Malaysian Journal of Social Sciences and Humanities, 5 (10).
258 - 266.
ISSN 2504-8562
Abstract
The turnover trends in the logistics industry are surprisingly high, regardless of the rapid growth of the industry. Turnover contributes to an impactful loss for the industry to tolerate the new recruitment costs, time consumption, performance disruption, and moral decline among employees due to the workload transfer. Previous literature presented various factors affecting turnover intention, and it could be concluded that factors within an organisation and individual play an essential role in turnover actions. Hence, this research focuses on perceived organisational support and emotional intelligence as factors to turnover intention among logistics drivers in Selangor. Eighty respondents from POS Logistics Berhad in Selangor participated in self-administered survey questions of Survey Perceived Organizational Support, Wong and Law Emotional Intelligence Scale, and Turnover Intention Scale. Results revealed that most of the respondents have a moderate level of POS (84%) and a high level of EI (91%).
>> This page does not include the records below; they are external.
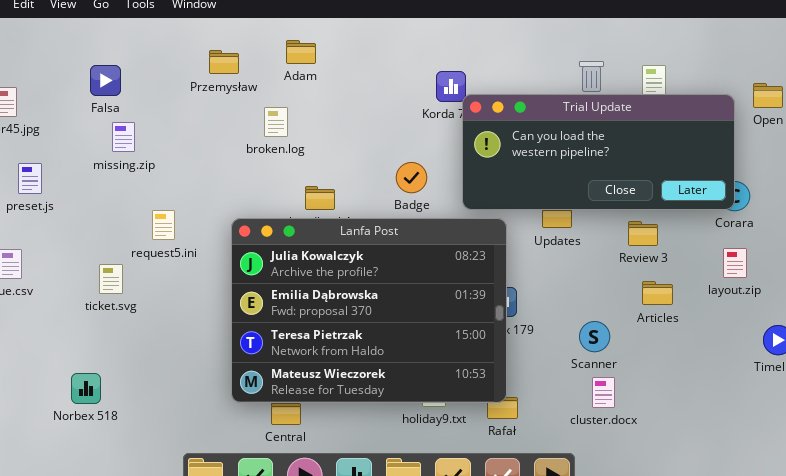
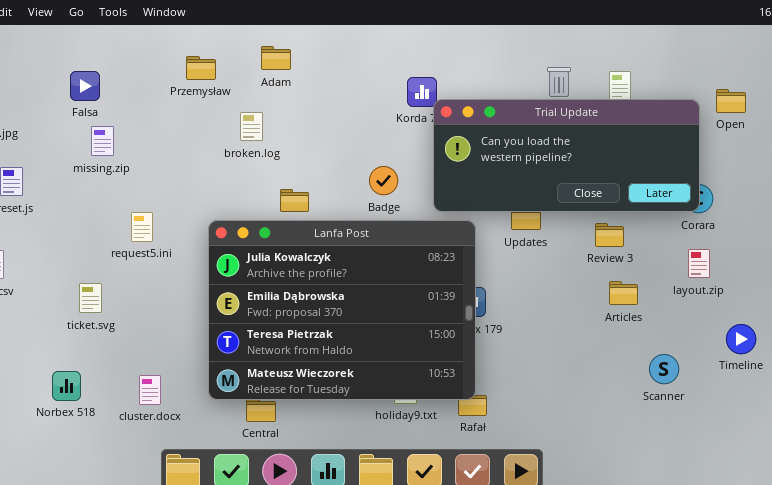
ticket.svg: [99,264,123,294] -> [79,283,102,313], moved
Scanner: [579,321,610,352] -> [649,354,679,384], moved
cluster.docx: [592,377,615,408] -> [139,375,161,405], moved

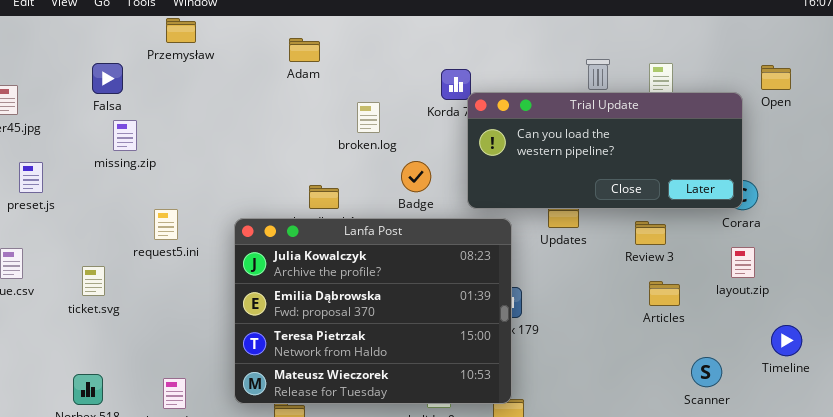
Przemysław: [186,56,216,80] -> [166,18,196,43], moved
Open: [716,89,746,113] -> [761,65,791,90], moved
broken.log: [240,112,263,141] -> [357,102,380,133], moved
ticket.svg: [79,283,102,313] -> [82,266,105,296], moved

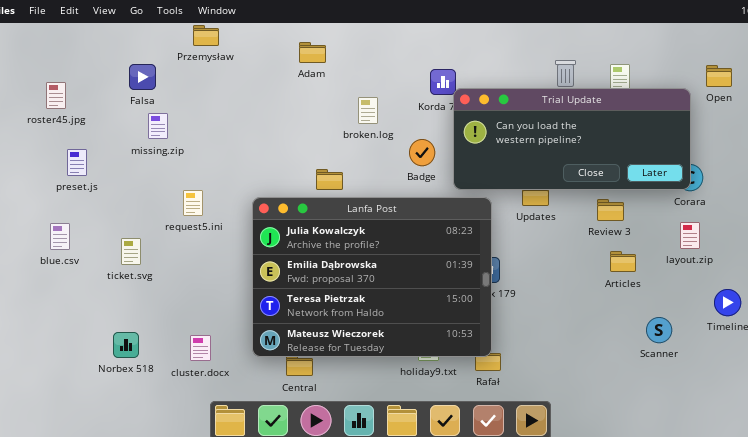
Badge: [401,161,431,192] -> [409,139,435,166], moved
In comparison, slightly half have a low level of TOI (56%). Research also found that POS and EI have no significant relationship with turnover intention, which is contrary to previous literature. Similarly, three criteria of EI; self-emotion appraisal, uses of emotions, and others-emotions appraisal also have no significant relationship with turnover intention. Only regulations of emotions (r=0.024, p=0.031) has significant relationship with turnover intention. Since the current study location was restricted for a few branches of Pos Logistics in Selangor, it limits the result of the study due to misrepresent the whole community fairly. Future researchers are encouraged to extend or increase the sampling size to other companies and regions to make better generalisations.